Five Bombardier Dash 8-100 regional turboprops at Norway’s Widerøe’s Flyveselskap had undergone 80,000-flight cycle (FC) inspections by last month as part of an extended-service program (ESP) approved by Transport Canada and the European Aviation Safety Agency (EASA) in 2009. Of the 299 Dash 8-100s built, some 100 constitute the near-term market for the life-extension modifications, according to the manufacturer. Bombardier expects a further 128 will reach the 80,000-cycle threshold during the coming nine years.

Widerøe hopes to perform the work specified under the program–designed to increase service life on the -100 to up to 120,000 flight cycles–on another 10 airplanes before 2015. Part of the Scandinavian SAS airline group, Widerøe is the only airline to have operated every single variant of the Dash 8 series simultaneously, and one of the few operators to have flown all Dash 8 variants as well the former de Havilland Canada’s older DHC-6 Twin Otter and Dash 7.

Widerøe became the first operator to carry out the requisite comprehensive inspection at 80,000 flight cycles (the Dash 8’s original “design service goal”). The ESP will provide the aircraft with another 10 to 12 years of useful life, according to chief executive Lars Kobberstad, speaking when Bombardier launched the program four years ago, a quarter-century after the type’s entry into service.

The ESP involves compliance at 80,000 flight cycles with Bombardier service bulletin 8-05-03, which covers inspection and modification of the Dash 8-100 airframe structure and systems and monitoring of the model for another 40,000 flight cycles. The service bulletin considers the required aircraft configuration, structural and systems parts needed for replacement or on-condition inspection, post-modification testing and reliability reporting.

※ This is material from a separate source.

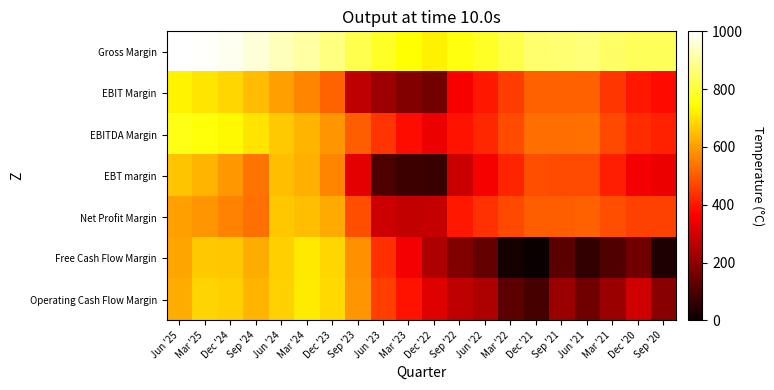

What is the total value across all series at Jun '24?

4868.8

According to Bombardier, early Dash 8s undergoing 80,000-flight-cycle inspections have generated no significant maintenance findings. Before launching the ESP, the manufacturer reviewed all Dash 8-100 structural analyses, supported by laboratory studies of selected structural samples from a retired machine. For its part, Widerøe provided component- and systems-reliability data routinely through the Bombardier fleet statistics and reliability system and contributed other needed data.

The ESP requires replacement of about 100 components, including the horizontal stabilizer (on aircraft up to MSN 342), assorted actuators, manifolds, pressure switches, valves and other components. Widerøe does not foresee “a big market” for third-party ESP work.